The d.school was bustling last week with the launch of the Fall academic quarter, and it felt good to get back to it!
Week one was hectic, and also wonderful to finally meet my students. It’s a diverse, curious, creative bunch, and we’re slowly building community together. This week we dug into readings from Design Justice from Sasha Costanza-Chock and Race After Technology from Ruha Benjamin.
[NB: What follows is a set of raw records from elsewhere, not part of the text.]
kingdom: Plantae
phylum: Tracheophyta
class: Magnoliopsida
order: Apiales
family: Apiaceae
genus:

Students asked really wonderful reflections and questions like…
”All objects have politics, and so, when designing anything, it is imperative to have these axes of inequality at the forefront of the design process.”
“I think that this idea should be at the center of the conversation on design: while many may assume a hands-off approach when developing technology, it’s important to look at the potential consequences in the long term, and not just immediate affordance, of a product. Regardless of whether a piece of technology is intentionally discriminatory, its failure to dismantle societal barriers for marginalized groups within its design can still be considered a design flaw.”
“In the discussion of what technologies are necessary, we must discuss not only whether something is profitable, but whether it is a positive contribution to the progression of social efforts and equity. Maybe need finding should be reframed to not only look for what some might need, but also to look through a societal lense to see what is needed AND beneficial.”
Big themes and ideas for week one fell along a few intersecting axes:
#1: Technological solutionism (”we can use technology to solve every problem”) and technological determinism (”the machines are coming and will replace us”) both rob us of human agency and absolve us of our responsibility to design equitable technologies. These narratives are distractions that ultimately serve a few actors. ****
#2: Value-neutral technology is a fallacy. We saw in many examples from our readings and real-world stories that values, perspectives, biases, interests and desires are embedded in our technologies, and they can reflect that of some groups of people over others. We also reflected on the Matrix of Domination to
#3: Because no technology is “neutral”, design is political and can be hostile. In Race After Technology, Ruha Benjamin gives a very good example of how the Southern State Parkway, built by Rob Moses, was engineered to be so low that school buses (with youth from lower socioeconomic backgrounds) could not access the beach. There is some dispute over why the parkway was built so low, but it doesn’t matter. It demonstrates how if outcomes are not prioritized, particularly for communities who are historically oppressed, technology just reproduces existing inequities.
We took these themes into our design work for the day, a historical excavation centered on uncovering trends across science and technology disasters from the recent and distant past. This included Cambridge Analytica, the Chernobyl nuclear disaster, the Rohingya genocide and Facebook, the NSA Surveillance program, and a few other events.
We explored questions like:
- Who benefitted?
- Who was harmed?
- What were the implications or consequences for different communities?
- What inequities did this amplify or reinforce?
Some of the common trends we saw after doing synthesis was:
- Those with little decision-making power were consistently harmed, which includes workers, non-dominant groups (however that might be defined within a given context), women, etc.
- Reflection: How do we center those who have been historically harmed the most, so that we can prevent this continuous cycle? How can we lean more into universal design and other justice-based design frameworks?
- Minimizing safety and fairness for efficiency and optimization was/is the status quo.
- Reflection: More legal frameworks and policies need to be put in place to protect people and the natural world, at the cost of efficiency and optimization.
- Business models are built on the exploitation of people’s data, and there is little incentive to conduct business otherwise.
- Reflection: How do we completely dismantle the data economy model?
In week two, we’ll further explore these themes through algorithmic decision-making.